Pouvez-vous me parler de votre collaboration au film Black robe ?

J’avais développé une amitié très ancienne avec l’auteur du scénario, Brian Moore. C’est lui que j’avais été chercher pour l’adaptation du Sang des autres[3] de Simone de Beauvoir pour HBO. On s’écrivait régulièrement. Je lui suggérais des idées parfois. Je lui avais suggéré les Relations des jésuites. C’est comme ça que j’ai commencé. Il a donc écrit ce bouquin qui a été très bien reçu. Beaucoup d’intellectuels, de metteurs en scène, l’achètent et veulent le réaliser. Il y avait Atom Egoyan qui était très intéressé. Finalement on a organisé une rencontre entre Brian Moore, Atom Egoyan et moi. Je lui demande donc pourquoi il veut l’adapter. Là, pendant une heure, il commence à décrire la façon dont il tournerait les scènes de torture. Brian était incapable de se lever après ça. Il avait imaginé toute cette histoire, et la description que lui en faisait David ne collait pas. Il n’a pas voulu travailler avec lui. C’est là que je suis parti chercher Bruce Beresford. Alors que j’avais signé le metteur en scène et réunit le financement, j’ai décidé de quitter Alliance. Je voulais réorienter ma vie.

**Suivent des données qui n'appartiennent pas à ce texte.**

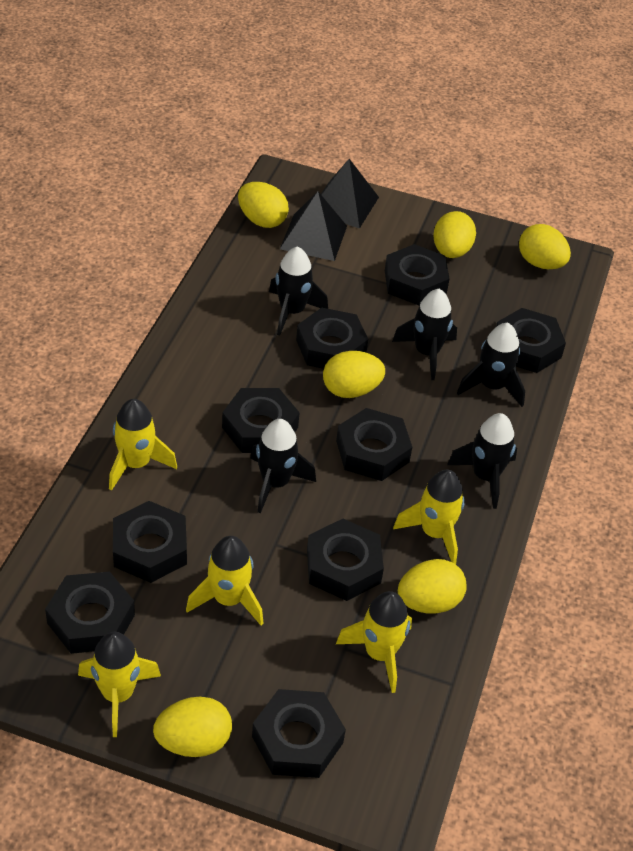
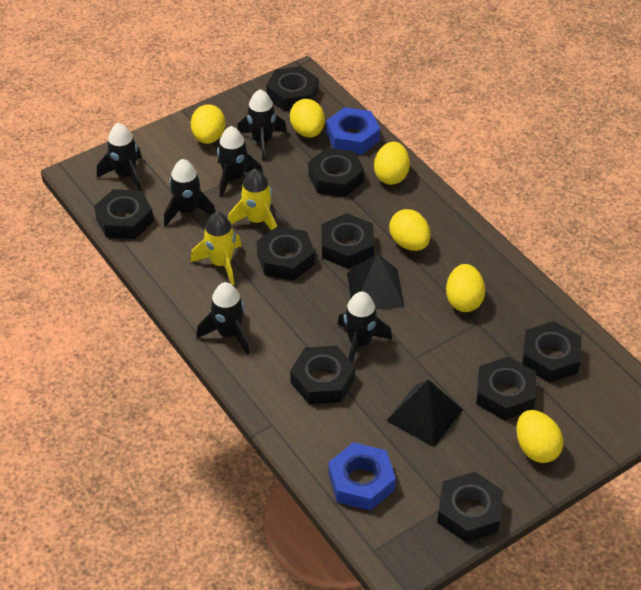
black rocket: [250,419,316,513] [269,246,328,336] [392,289,457,380] [447,413,517,509] [457,323,525,407] = 5 -> [97,123,142,191] [164,159,216,227] [196,282,249,355] [217,126,263,197] [237,89,287,161] [337,292,392,363] = 6
blue nut: none = 0 -> [326,107,380,155] [328,442,396,511] = 2
yellow rocket: [78,632,161,737] [109,399,177,491] [186,536,263,625] [336,591,412,693] [393,470,465,564] = 5 -> [190,212,242,285] [228,169,277,231] = 2

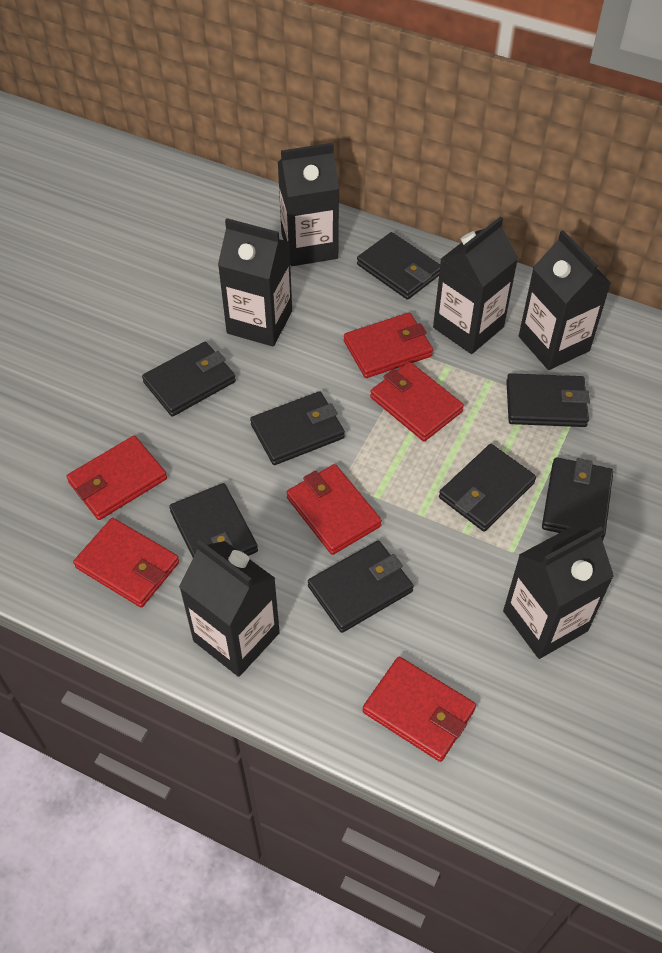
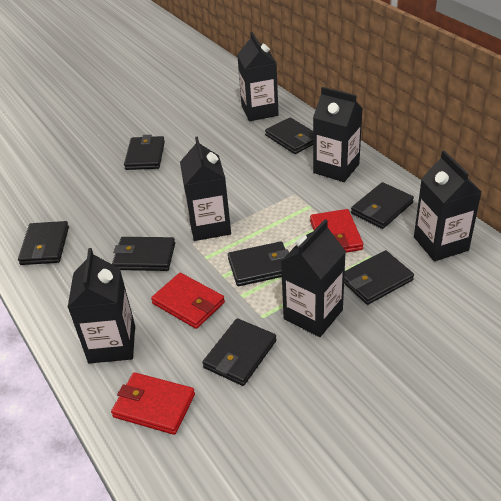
red wallet: [67,436,167,520] [73,518,179,608] [286,464,382,555] [344,313,433,378] [363,656,476,762] [370,362,464,441] = 6 -> [111,372,195,435] [151,273,225,329] [310,209,364,253] = 3

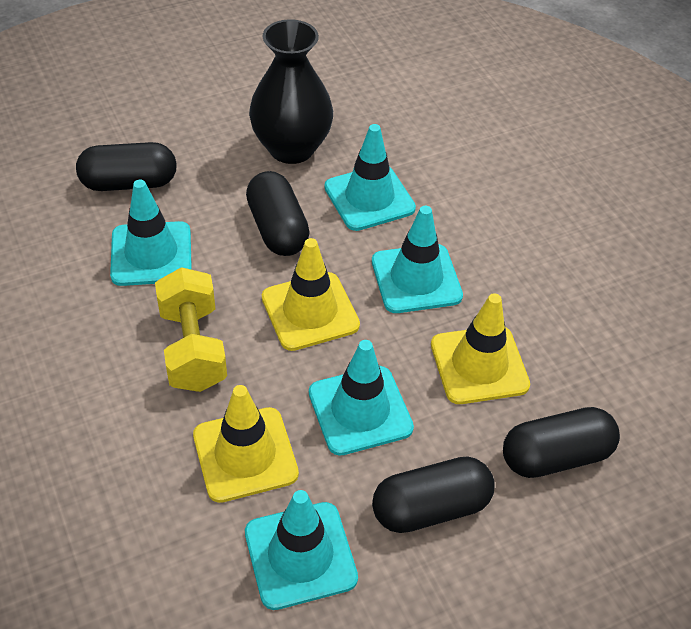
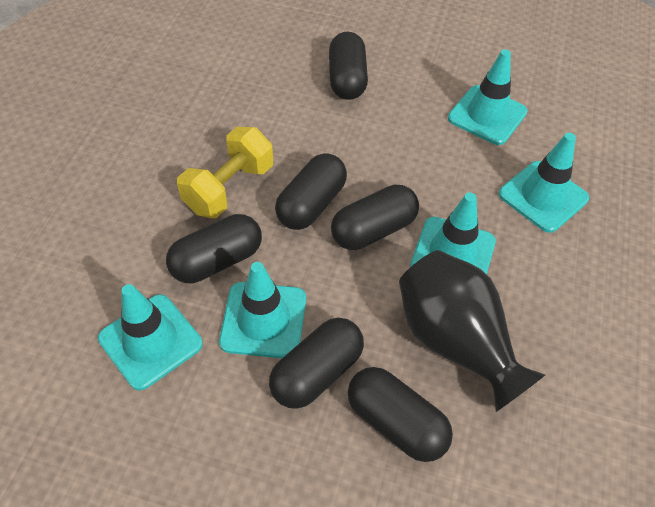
black capsule: [76,142,177,191] [246,171,310,256] [372,456,495,533] [503,407,620,478] = 4 -> [166,214,262,283] [269,318,364,409] [275,153,347,230] [329,31,368,100] [331,185,419,250] [348,367,453,462] = 6
yellow traffic cone: [193,385,299,503] [262,238,360,351] [431,293,530,404] = 3 -> none = 0

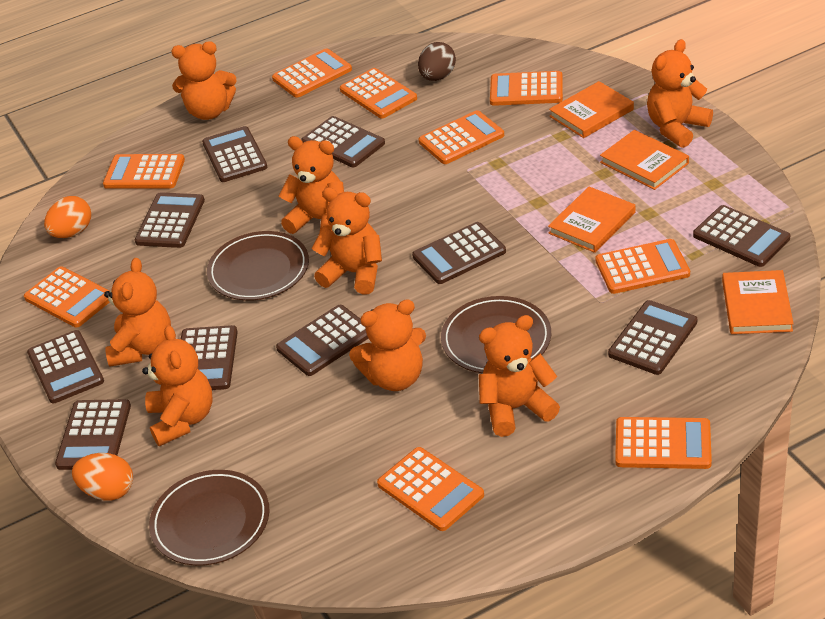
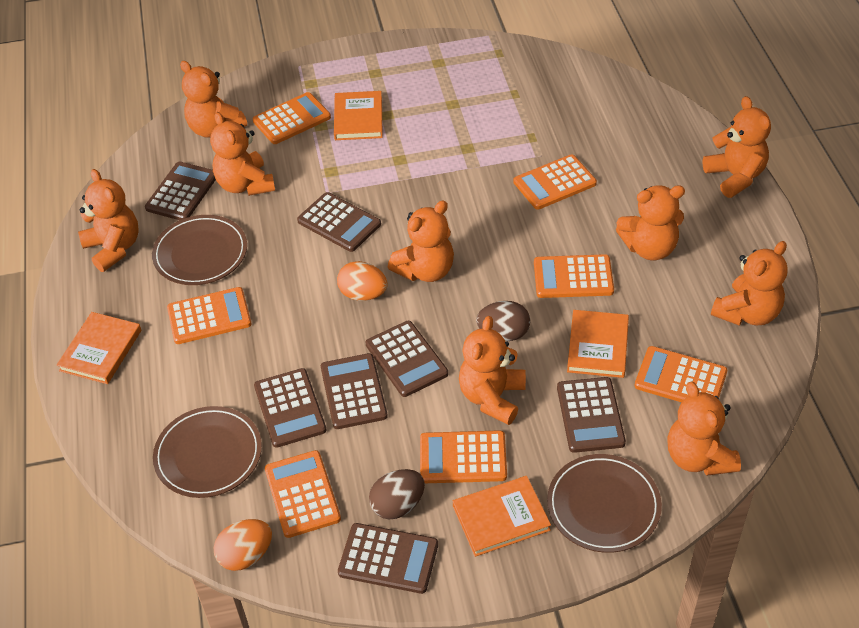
brown calculator: [27,330,104,403] [55,399,131,470] [135,192,205,248] [181,325,238,390] [202,126,267,182] [276,305,369,376] [301,116,385,167] [412,222,506,284] [608,300,697,375] [693,205,790,267] = 10 -> [145,162,216,220] [254,368,327,448] [297,192,381,252] [321,353,388,429] [338,523,438,594] [365,321,448,397] [557,377,626,453] = 7
brown egg: [418,42,456,81] = 1 -> [369,469,425,519] [476,301,530,341] = 2
orange calculator: [24,266,110,328] [103,154,185,189] [272,48,352,98] [340,68,417,118] [377,447,484,531] [419,110,504,164] [490,71,563,106] [595,239,690,294] [615,417,712,469] = 9 -> [167,287,252,344] [253,92,331,144] [265,450,341,538] [420,430,507,483] [514,154,597,210] [534,254,614,298] [635,346,727,402] = 7
orange teddy bear: [104,258,171,367] [142,325,212,446] [171,41,237,120] [279,136,344,234] [312,187,382,294] [349,299,426,391] [479,315,560,437] [647,39,713,148] = 8 -> [78,169,138,272] [180,61,247,138] [210,112,275,196] [388,200,454,282] [459,316,526,425] [616,185,685,261] [667,382,741,476] [702,96,771,198] [711,241,788,326] = 9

Et votre expérience sur la série La Feuille d’Érable ?

J’ai aimé cette expérience. C’était une production française, le scénario était écrit, les comédiens étaient choisis. J’avais juste à arriver et à tourner. J’ai fait deux épisodes. Pour le deuxième j’ai pris un peu plus de liberté à l’intérieur de l’histoire. Et je me souviens quand Gilles Vigneault a fait la musique, il a commencé par le premier et il n’a rien dit. Il a ensuite visionné le deuxième, il m’a fait venir et il m’a dit « Tu t’es forcé un peu pour une fois là ?.. ». Et il m’a fait une musique absolument formidable. C’est à peu près le seul souvenir que j’ai. L’intention était intéressante, le fait de vouloir faire connaître au reste de la francophonie cette histoire. Mais c’était une perception plutôt française. Et même si une partie de l’équipe était québécoise, les connexions n’étaient pas évidentes. Les français et les québécois vivent dans deux mondes différents, ils ne se comprennent pas. Au niveau de la culture et au niveau de l’accent.

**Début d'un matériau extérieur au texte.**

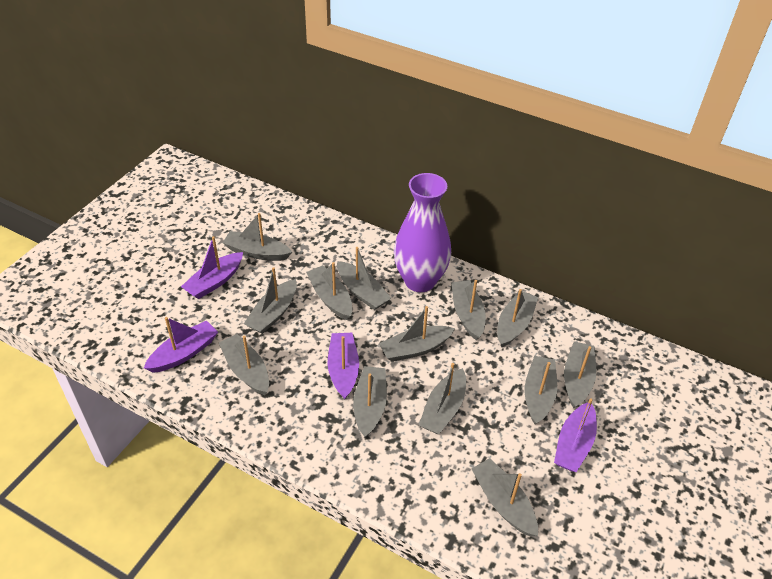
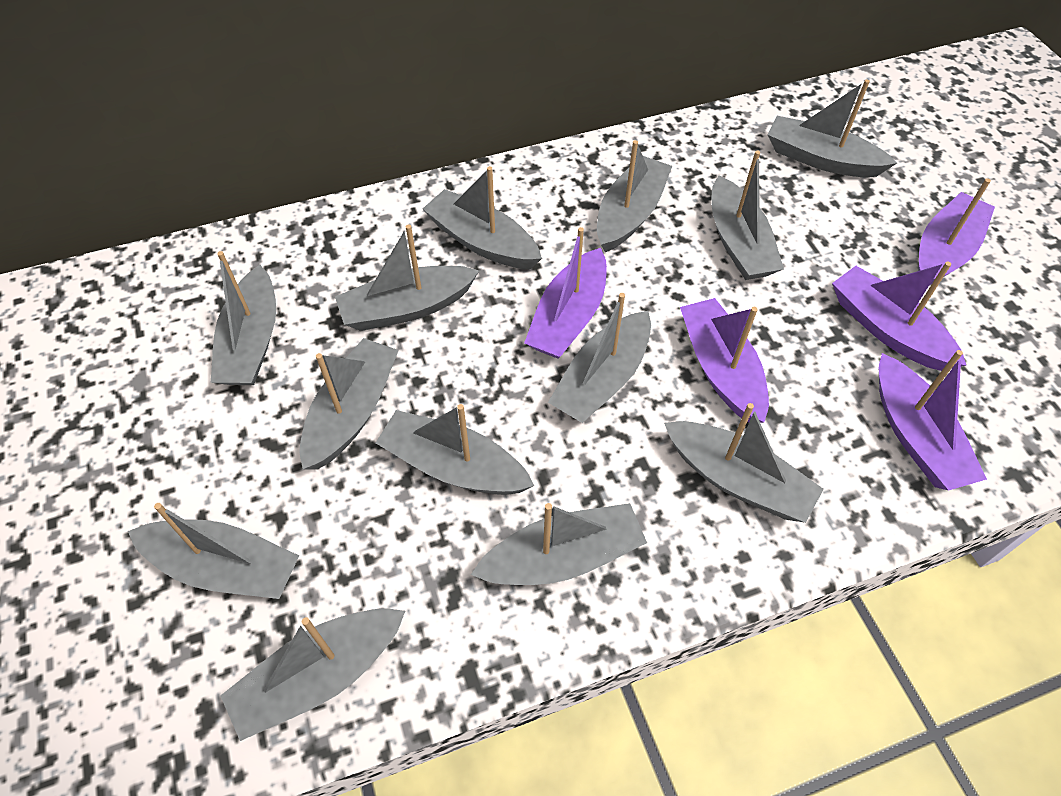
purple boat: [144,317,218,373] [181,236,243,299] [328,333,359,399] [554,399,597,472] = 4 -> [524,227,607,359] [680,298,769,423] [832,262,966,371] [879,350,987,491] [918,178,995,285] = 5
purple vase: [394,173,451,292] = 1 -> none = 0

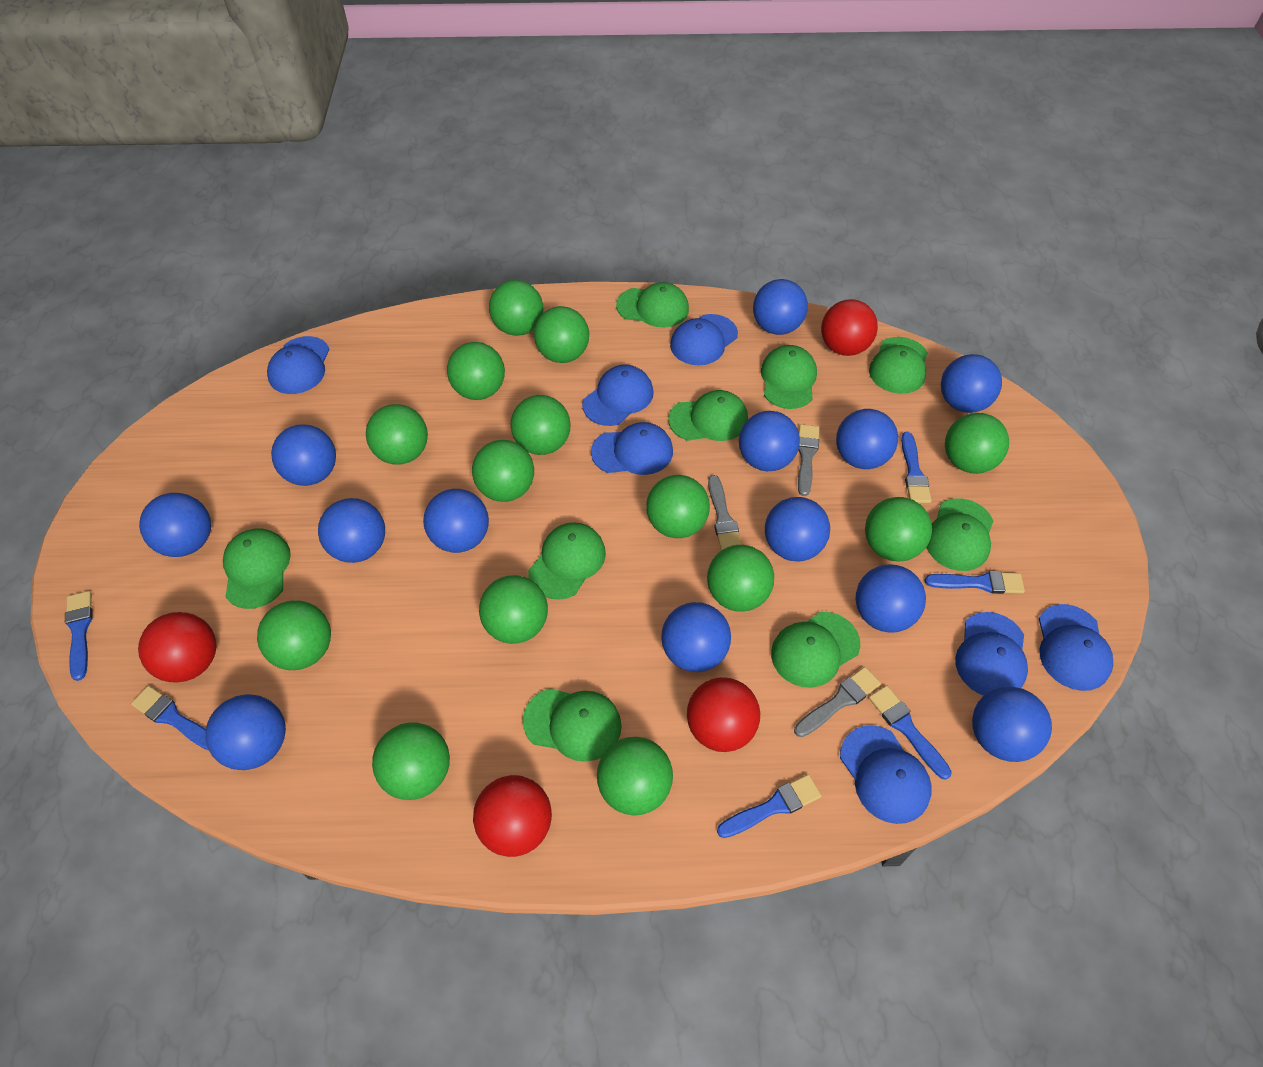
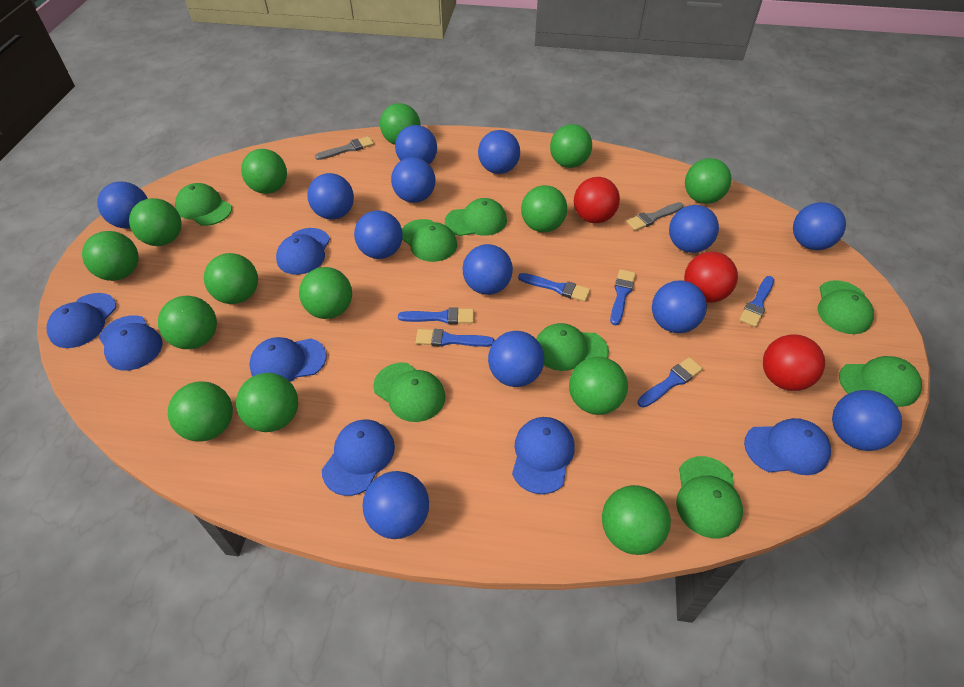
green cap: [223,528,291,609] [523,688,622,762] [528,522,606,600] [616,282,689,327] [668,390,748,441] [761,345,817,409] [771,612,860,688] [869,337,928,394] [926,498,993,571] = 9 -> [175,183,232,226] [373,363,445,422] [402,219,457,262] [445,198,507,236] [536,323,609,371] [676,456,743,539] [818,280,874,334] [839,356,922,407] = 8
grey brush: [708,475,742,550] [794,667,881,737] [798,424,819,496] = 3 -> [315,136,374,160] [626,202,684,231] = 2
red ball: [138,612,216,683] [473,775,552,857] [687,677,760,752] [821,299,878,356] = 4 -> [574,177,620,223] [684,252,738,303] [763,334,825,391] = 3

C’est toujours un peu délicat. On parle la même langue et on a un passé commun alors on s’imagine toujours qu’on est les peuples les plus proches. Ce qui est faux.

Quand on est québécois et qu’on veut s’ouvrir sur le marché international, il faut produire un film en anglais. Quand on le présente en français on s’aperçoit que ce n’est même pas le bon français qu’on utilise. C’est pour ça que lorsqu’on a fait La guerre du feu c’était idéal, il n’y avait pas de langue ! Bien sûr, il y a des exceptions, des succès. Mais l’exception ne peut pas devenir la règle.

 



[1] Le film avait été tourné en 16 mm puis gonflé en 35 mm.

[2] « Déshabiller la p'tite Québécoise»

[3] Réalisé par Claude Chabrol en 1984.